The downturn also presents a good opportunity to gain market share, Mr. Kallasvuo added. Aside from Nokia's presence in still fast-growing markets, the CEO pointed to the U.S. and South Korea -- two lucrative markets with little Nokia presence -- as opportunities.

Nokia said the slowdown is hitting operations across its markets, but the recent incremental downturn in emerging markets has grown more pronounced. Nokia's high-volume sales are largely dependent on markets such as India and China.

The latest warning underscores the "rapid change" in consumer spending Nokia previously flagged, and the damage it is causing to cellphone makers and operators.

Earlier this month, Vodafone Group PLC, the world's largest mobile operator by revenue, warned full-year revenue would fall short of its forecasts and unveiled plans to cut 1 billion GBP ($1.48 billion) in costs.

Meanwhile, Dallas-based AT&T Inc. said Thursday it will cut about 12,000 jobs, or 4% of its work force, through the end of next year.

The cellphone market has contracted once before, in 2000-2001, but analysts expect the coming slowdown to be deeper.

Nokia is "acting on all fronts to reduce our costs," said Rick Simonson, Nokia's chief financial officer, including reducing the cost of goods sold and cutting operating and capital expenditures. "Nokia's highly variable, low-fixed-cost business model allows us to scale to a declining market," Mr. Simonson said.
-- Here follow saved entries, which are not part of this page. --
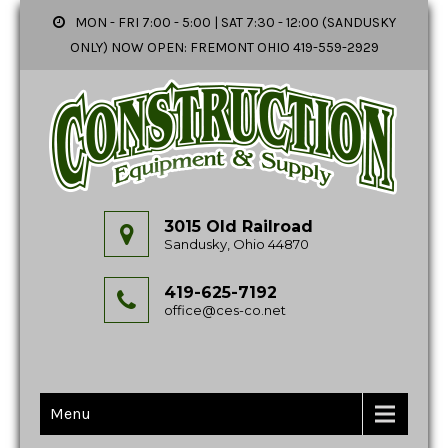
MON - FRI 7:00 - 5:00 | SAT 7:30 - 12:00 (SANDUSKY
ONLY) NOW OPEN: FREMONT OHIO 419-559-2929
3015 Old Railroad
Sandusky, Ohio 44870
419-625-7192
office@ces-co.net
Menu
Nokia said it now expects its key device and services operating margin to be between 13% and 19% next year, down from its previous target of 20%, while it expects its venture with Siemens AG, Nokia Siemens Networks, to have an operating margin in the single digits in 2009. Its recently added Navteq digital-mapping unit should have a margin just above its device and services business, it said.
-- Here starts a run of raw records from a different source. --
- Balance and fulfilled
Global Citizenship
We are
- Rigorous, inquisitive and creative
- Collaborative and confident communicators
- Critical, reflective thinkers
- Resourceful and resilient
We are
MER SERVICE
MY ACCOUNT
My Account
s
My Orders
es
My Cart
Separately, research firm Gartner Inc. said Nokia's share of the smartphone market in the third quarter fell to 42.4% from 48.7% in the year-earlier period, hurt by the lack of a commercial touch-screen device.

Mr. Kallasvuo acknowledged that the company's smartphone portfolio wasn't "ideal" earlier in the year.

Nokia is expected to get a sales boost from its recently announced N97 touch screen, its flagship product; however, the product won't be ready until the first half of next year. The N97 will compete with Apple Inc.'s iPhone and Research In Motion Ltd.'s BlackBerry.

Smartphone sales growth is suffering because of the economic downturn, Gartner said. In the third quarter, 36.5 million smartphones were sold -- a 12% increase from a year earlier, but a slowdown from the 16% annual growth experienced in the second quarter.